Чёрт…Голова раскалывается, тошнит и перед глазами всё плывёт. И фигня вокруг какая-то… Где я нахожусь-то? Камера, или…палата?! Если судить по зарешеченному окну под потолком, то однозначно — камера. А по остальным деталям окружающего — палата для буйных пациентов, такие я в кино видел. Стены, пол, дверь — всё оббито материало, напоминающим мягкий войлок, светло-серого, почти белого цвета. Лежак, на котором лежу, покрыт тем же материалом. С трудом приняв вертикальное положение, я осмотрел себя. Да-а-а. Веселуха. Из одежды — кальсоны да нижняя рубаха. Всё фланелевое, без завязок и пуговиц. Блин, да что я пил вчера? Ни черта не пом…. Олеся!!! Как я стоял, так и рухнул на пол. Олесю убили! Перед глазами всплыл вчерашний день…
Быстро добравшись от Иванова до Москвы, я заехал в Управление, но наших на месте не было. Отметился у дежурного и направился домой. Увидел, как подъехал Мартынов, с несколькими крепкими ребятами. Вспомнилось, какое мёртвое лицо было у Александра Николаевича. И ведь не ёкнуло ничего в груди, не почувствовалось! Улыбаясь подхожу к нему, и будто в стену, упираюсь в его взгляд. А там жуткая смесь из боли и вины, что мне стало не по себе. Я открыл рот, хотел что-то сказать, но только беззвучно шевелил губами, уже понимая — случилось что-то страшное! А потом, слова Мартынова. Каждое из которых убивало часть души.
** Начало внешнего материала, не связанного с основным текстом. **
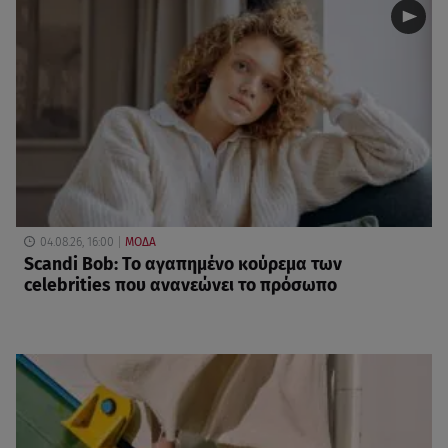
04.08.26, 16:00
ΜΟΔΑ
Scandi Bob: Το αγαπημένο κούρεμα των
celebrities που ανανεώνει το πρόσωπο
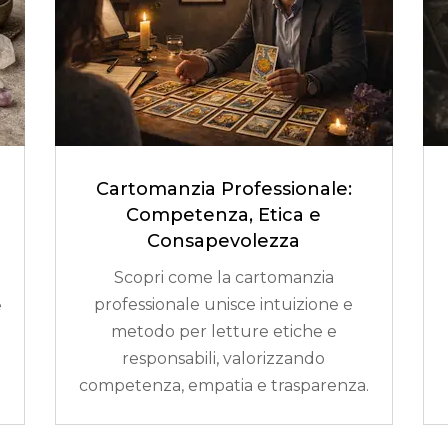
Cartomanzia Professionale:
Competenza, Etica e
Consapevolezza
Scopri come la cartomanzia
professionale unisce intuizione e
e
metodo per letture etiche e
responsabili, valorizzando
competenza, empatia e trasparenza.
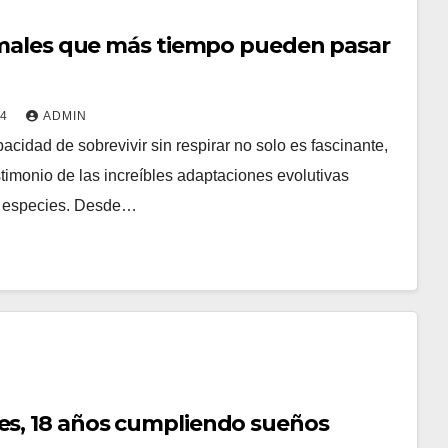
imales que más tiempo pueden pasar
24
ADMIN
acidad de sobrevivir sin respirar no solo es fascinante,
timonio de las increíbles adaptaciones evolutivas
as especies. Desde…
s, 18 años cumpliendo sueños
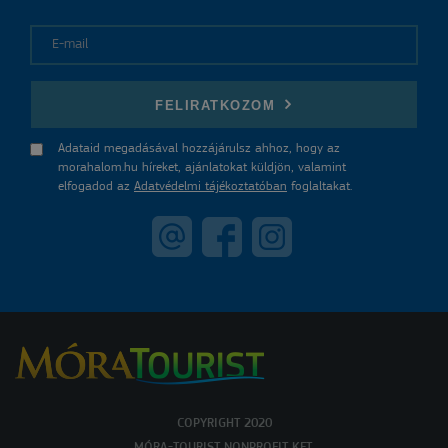
E-mail
FELIRATKOZOM
Adataid megadásával hozzájárulsz ahhoz, hogy az
morahalom.hu híreket, ajánlatokat küldjön, valamint
elfogadod az
Adatvédelmi tájékoztatóban
foglaltakat.
COPYRIGHT 2020
MÓRA-TOURIST NONPROFIT KFT.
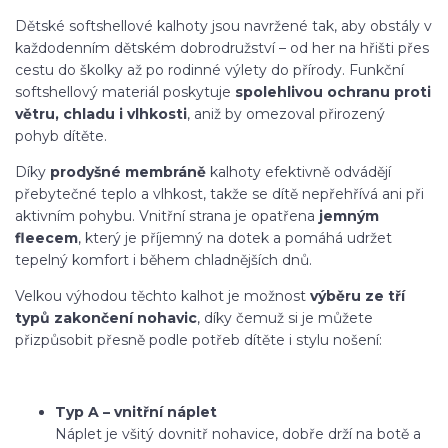
Dětské softshellové kalhoty jsou navržené tak, aby obstály v
každodenním dětském dobrodružství – od her na hřišti přes
cestu do školky až po rodinné výlety do přírody. Funkční
softshellový materiál poskytuje
spolehlivou ochranu proti
větru, chladu i vlhkosti
, aniž by omezoval přirozený
pohyb dítěte.
Díky
prodyšné membráně
kalhoty efektivně odvádějí
přebytečné teplo a vlhkost, takže se dítě nepřehřívá ani při
aktivním pohybu. Vnitřní strana je opatřena
jemným
fleecem
, který je příjemný na dotek a pomáhá udržet
tepelný komfort i během chladnějších dnů.
Velkou výhodou těchto kalhot je možnost
výběru ze tří
typů zakončení nohavic
, díky čemuž si je můžete
přizpůsobit přesně podle potřeb dítěte i stylu nošení:
Typ A – vnitřní náplet
Náplet je všitý dovnitř nohavice, dobře drží na botě a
— Андрей, — срывающимся голосом произнёс он, — Постарайся оставаться спокойным и дослушать меня до конца… Мне трудно об этом говорить, но… — он мотнул головой, словно отгоняя какие-то неприятные мысли, — Олеся погибла, Зильберман и Орлов ранены, нападавшие…
Я слышал, что он произносит какие-то звуки, но не понимал их смысла. Перед глазами всё плыло и дрожало, лицо Мартынова то увеличивалось до размеров целого мира, то сжималось в точку. А потом…потом толком не помню. Помню что-то кричал, потом бился в чьих-то крепких руках. Потом, помню вкус спирта, который пился как вода и какой-то белый порошок…
Значит вот как? Понаблюдаем и возьмём всех! Прав был Черномырдин, всё у нас 'как всегда' получается! От нахлынувшей злости и тоски аж застонал, сжав зубы так, что почувствовал крошки эмали, наполнившие рот. Ну как же так?! Как теперь жить буду?! От начинающейся истерики меня спас звук открывающейся двери. В 'камеропалату' вошли Иванов и Мартынов. Спокойные, подтянутые, только у Мартынова губа опухшая, а в остальном — хоть на картинку с подписью, что именно так должен выглядеть сотрудник НКВД. Что-то я не помнил этой детали с губой. Или это я?! Чёрт! Ещё и это!